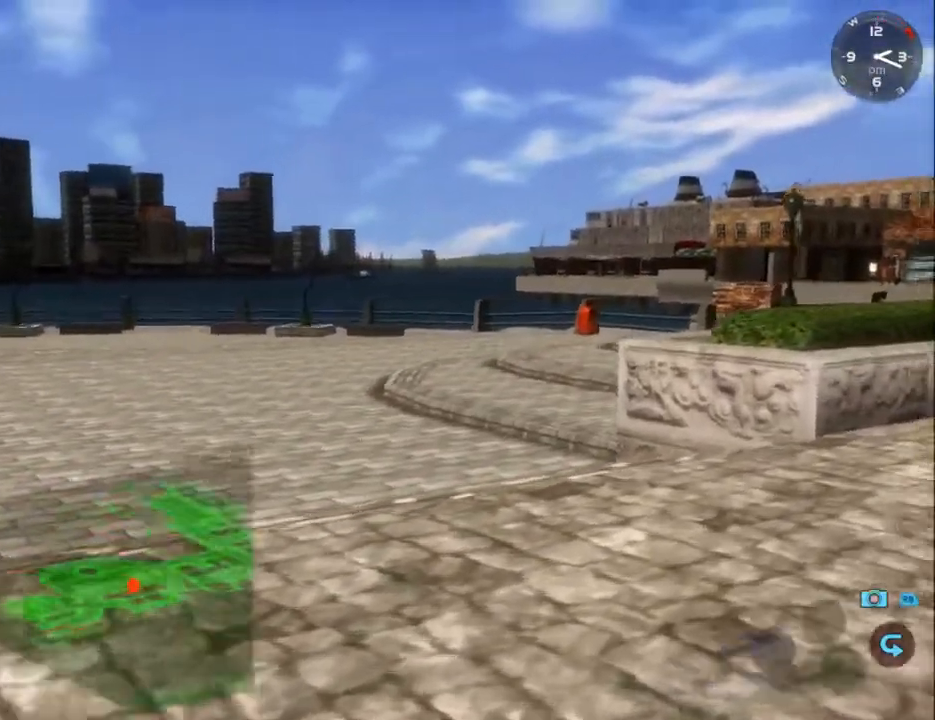
{"buttons": ["L2"], "left_stick": "center", "right_stick": "left", "events": [[33, "right_stick", "center"], [167, "right_stick", "left"]]}
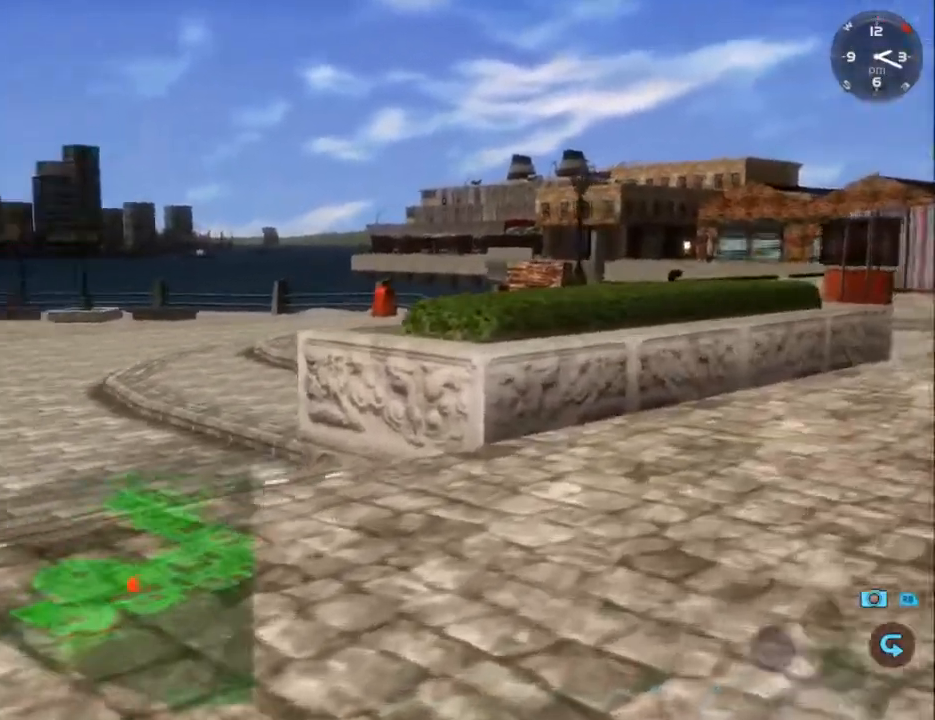
{"buttons": [], "left_stick": "center", "right_stick": "left", "events": [[333, "L2", "up"]]}
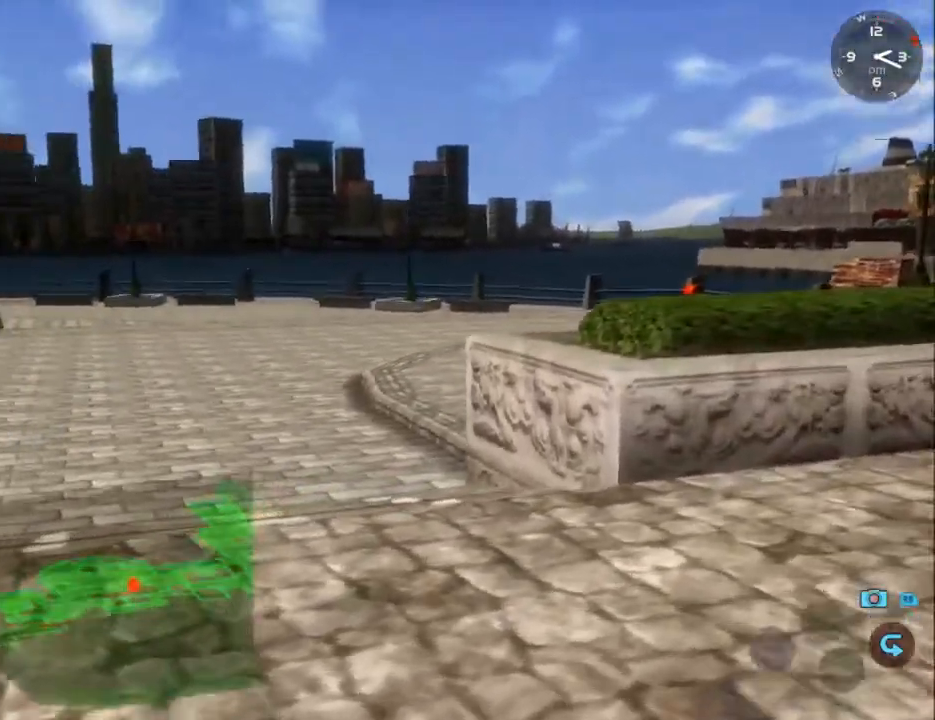
{"buttons": ["L2"], "left_stick": "center", "right_stick": "up-left", "events": [[33, "right_stick", "up-left"], [233, "L2", "down"]]}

◆ ◆ ◆ ◆ ◆

◆ Activity
Retype the data above exactly. Do not carry over any images.

◆ Exercise solution
{"buttons": ["L2"], "left_stick": "center", "right_stick": "left", "events": [[33, "right_stick", "center"], [167, "right_stick", "left"]]}
{"buttons": [], "left_stick": "center", "right_stick": "left", "events": [[333, "L2", "up"]]}
{"buttons": ["L2"], "left_stick": "center", "right_stick": "up-left", "events": [[33, "right_stick", "up-left"], [233, "L2", "down"]]}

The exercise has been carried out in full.